++++ PASSAGE TO READ

Hello all. I’m using Knime to do text processing against helpdesk comments between customers and engineers, with the goal of extracting common themes. The difficulty I have is that Knime is extremely slow or hangs for some nodes, so far the below takes 30+ minutes to several hours, unless Knime hangs entirely.
- Flat File Document Parser
- Term Frequency
- Topic Extractor
- Chi-Square Keyword Extractor
I’ve done the following to improve performance:
- Referenced blog post Optimizing Knime workflows for performance
- knime.ini file is
-startup
plugins/org.eclipse.equinox.launcher_1.3.200.v20160318-1642.jar
–launcher.library
plugins/org.eclipse.equinox.launcher.win32.win32.x86_64_1.1.400.v20160518-1444
-vm
plugins/org.knime.binary.jre.win32.x86_64_1.8.0.152-01/jre/bin
–launcher.defaultAction
openFile
-vmargs
-XX:MaxPermSize=2048m
-Dorg.knime.container.cellsinmemory=10000000
–Dknime.compress.io=false
-server
-Dsun.java2d.d3d=false
-Dosgi.classloader.lock=classname
-XX:+UnlockDiagnosticVMOptions
-XX:+UnsyncloadClass
-Dsun.net.client.defaultReadTimeout=0
-XX:CompileCommand=exclude,javax/swing/text/GlyphView,getBreakSpot
-Xmx10240m
-Dorg.eclipse.swt.browser.IEVersion=10001
-Dsun.awt.noerasebackground=true
-Dequinox.statechange.timeout=30000 - Knime is running on a laptop with 16 GB memory
- Have modified long running nodes to use “keep all in memory” instead of “keep only small tables in memory”.

++++++++
++++ SUPPLIED DATA

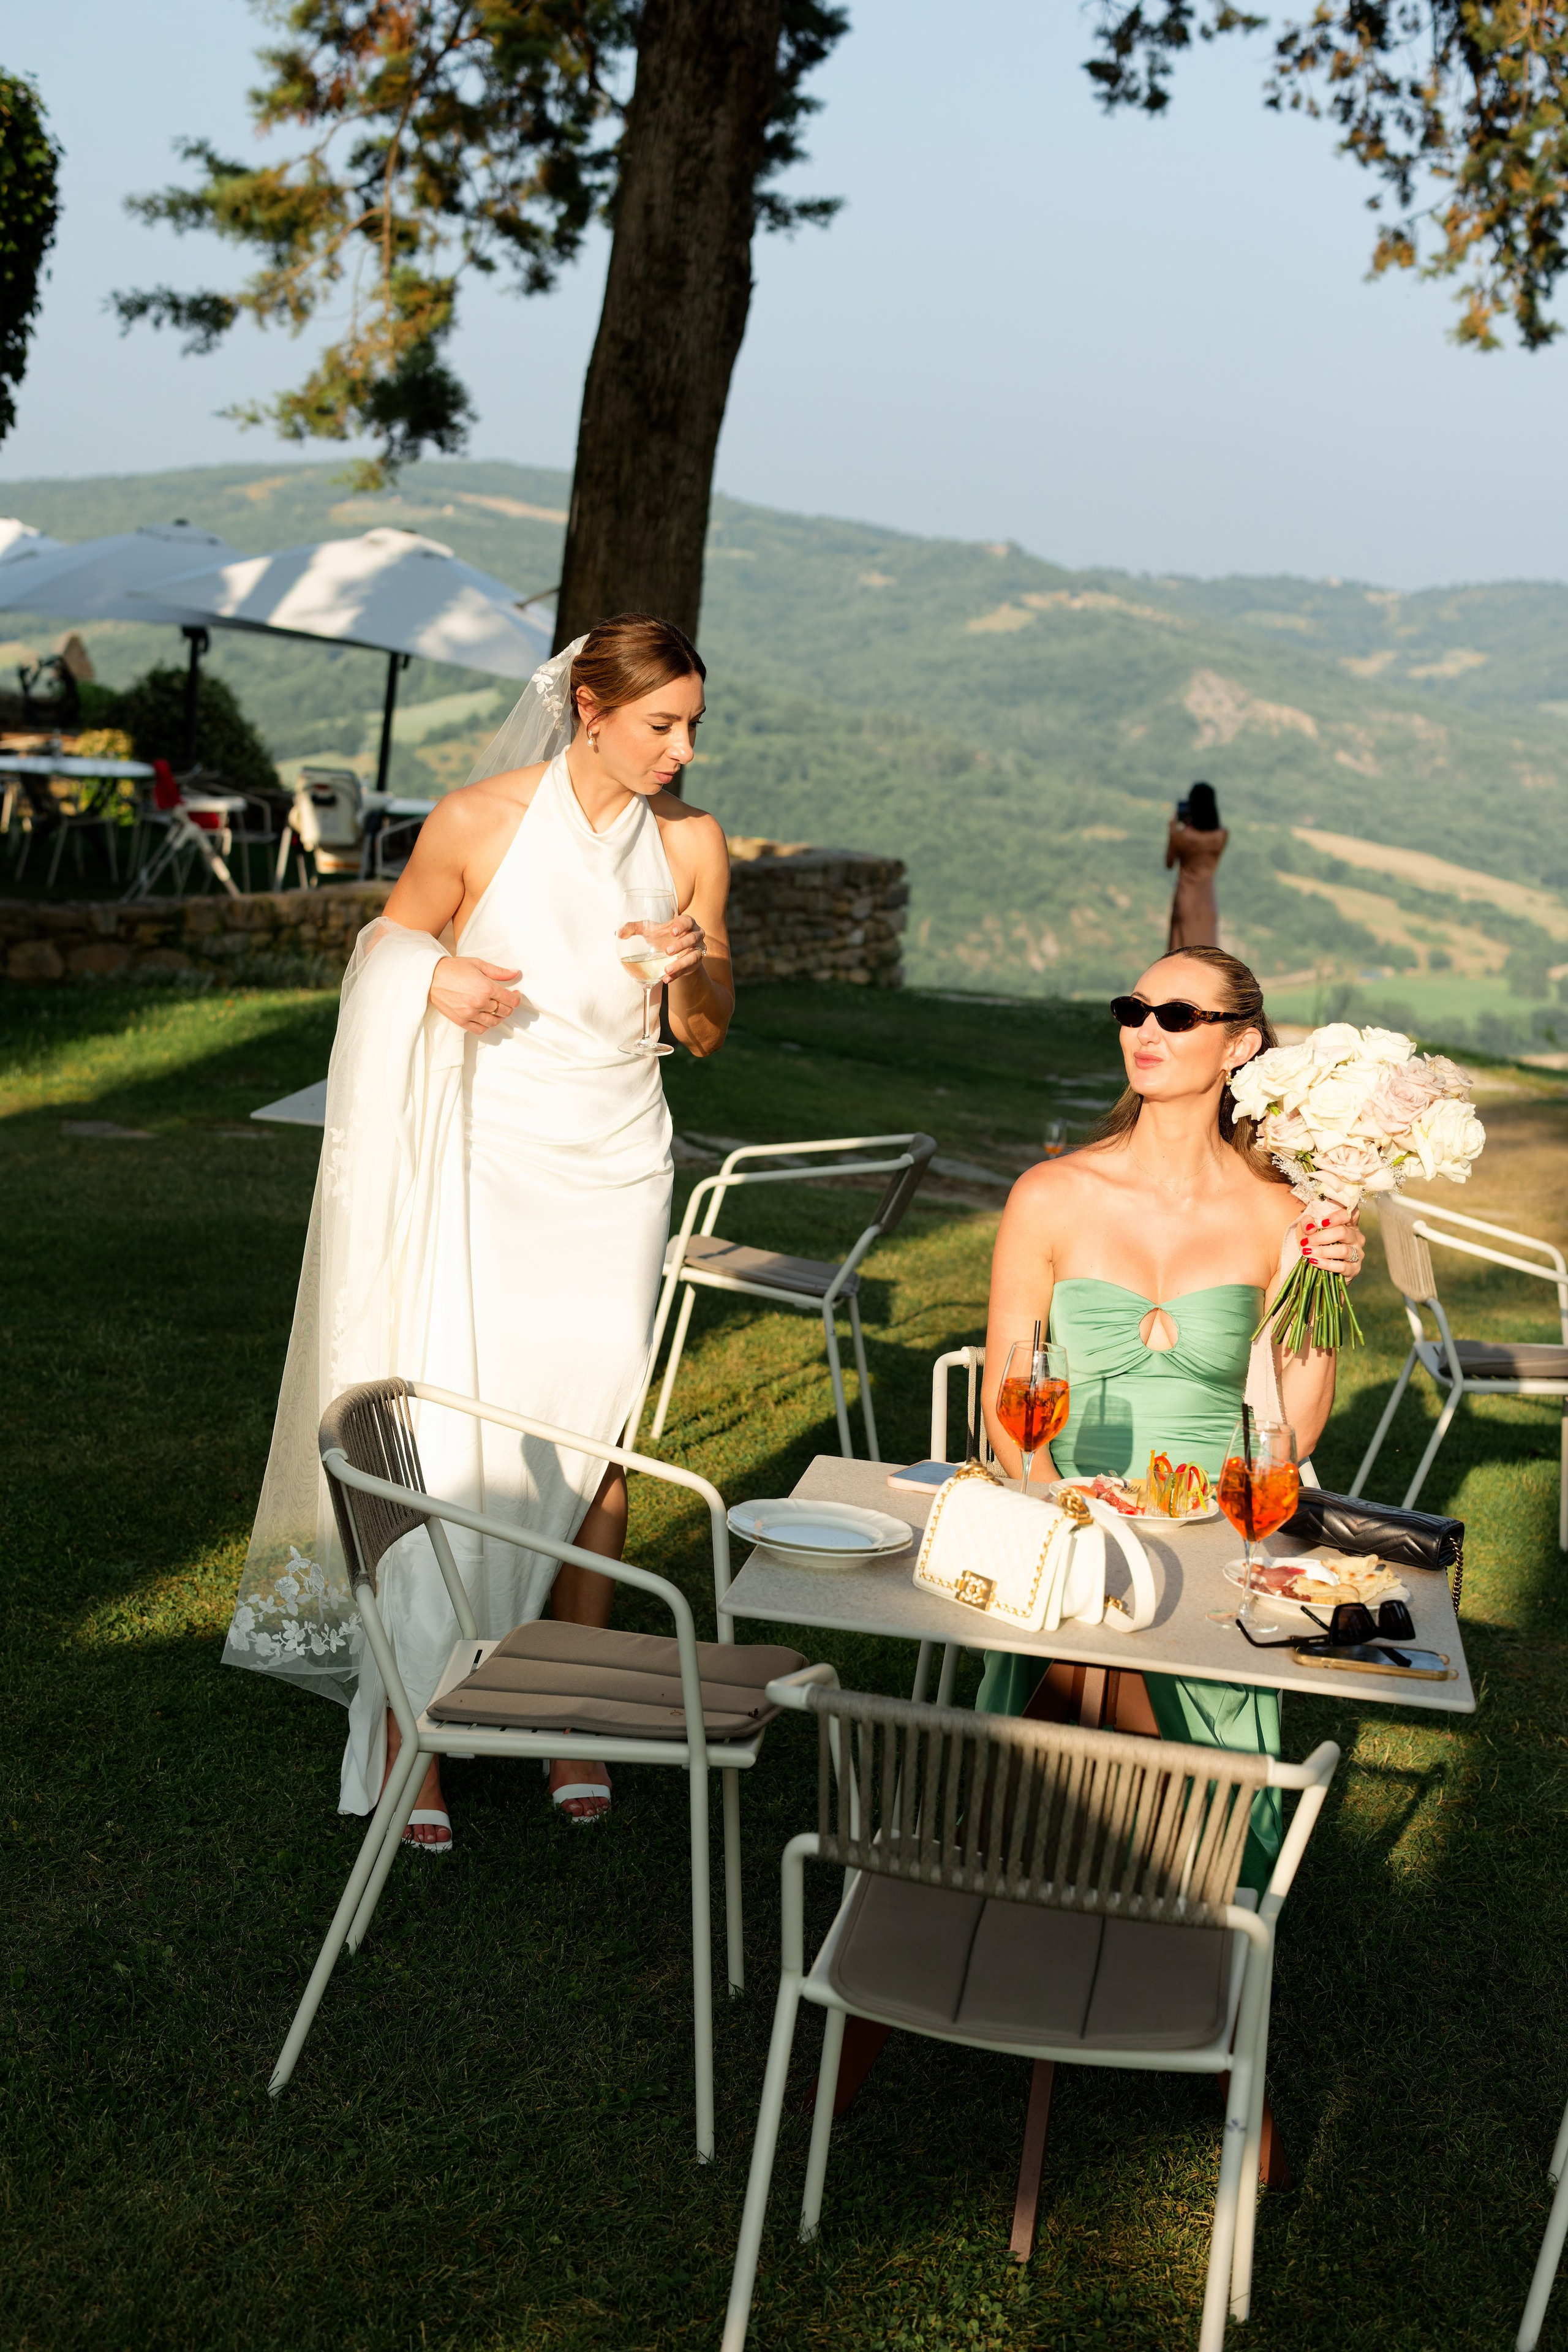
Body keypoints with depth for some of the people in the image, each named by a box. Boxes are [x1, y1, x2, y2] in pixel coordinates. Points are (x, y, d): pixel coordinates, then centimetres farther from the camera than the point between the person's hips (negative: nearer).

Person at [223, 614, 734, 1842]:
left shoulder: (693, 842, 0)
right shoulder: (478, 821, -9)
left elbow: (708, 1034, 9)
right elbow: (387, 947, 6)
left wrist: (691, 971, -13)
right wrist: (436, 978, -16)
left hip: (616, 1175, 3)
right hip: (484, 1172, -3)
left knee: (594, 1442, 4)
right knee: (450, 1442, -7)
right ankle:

++++++++

• **ABOUT THIS EXERCISE**
Carry on the post about slow KNIME text processing, starting right after its last line. The items are separate material, apart from the post about slow KNIME text processing.

• **RESPONSE TO THIS EXERCISE**
The file size for a csv file with a one year date range is 90 MBs typically crashes the LDA node, and a sample size of one day (only 27 kbs) took 20 minutes to complete. What would be the expected completion time for these nodes?
When crashing, usually there is a GC overhead limit error such as below. I’ve tried raising and lowering the GC param value.
ERROR Keygraph Keyword Extractor 0:79 Execute failed: GC overhead limit exceeded
WARN Chi-Square Keyword Extractor 0:78 Execution canceled
ERROR Topic Extractor (Parallel LDA) 0:61 Execute failed: GC overhead limit exceeded
Unfortunately there are a lot of custom stopwords that I need to filter out, so the work is extremely iterative. It would be helpful if I could complete the workflow from start to finish in a shorter timeframe.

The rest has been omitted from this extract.